Как использовать MapDataset в качестве входных данных для ImageDataGenerator?

Question

Как использовать MapDataset в качестве входных данных для ImageDataGenerator?

Я написал код, который получает изображения на входе и оценивает значения для 29 классов на выходе. код отлично работает без увеличения данных. Однако я не могу заставить его увеличивать изображения для обучения модели TensorFlow. Вот ошибка:

      TypeError: float() argument must be a string or a number, not 'MapDataset'

Ниже приведена функция, которая получает мои обучающие изображения и соответствующие им метки (массив из 29 столбцов).

Буду признателен за любые мысли / предложения, которые могут у вас возникнуть.

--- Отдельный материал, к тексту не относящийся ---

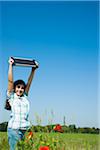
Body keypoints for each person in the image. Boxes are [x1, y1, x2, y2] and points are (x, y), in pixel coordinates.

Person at [5, 57, 38, 150]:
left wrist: (33, 70)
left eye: (22, 88)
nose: (20, 89)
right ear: (15, 88)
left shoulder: (25, 97)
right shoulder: (12, 96)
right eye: (18, 87)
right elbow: (10, 81)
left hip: (24, 130)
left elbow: (29, 82)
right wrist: (11, 65)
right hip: (14, 130)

      def get_training_dataset(image_paths, label_map_paths):
'''
  Prepares shuffled batches of the training set.
  
  Args:
    image_paths (list of strings) -- paths to each image file in the train set
    label_map_paths (list of strings) -- paths to each label map in the train set

  Returns:
    tf Dataset containing the preprocessed train set
'''
  training_dataset = tf.data.Dataset.from_tensor_slices((image_paths, label_map_paths))
  training_dataset = training_dataset.map(map_filename_to_image_and_mask)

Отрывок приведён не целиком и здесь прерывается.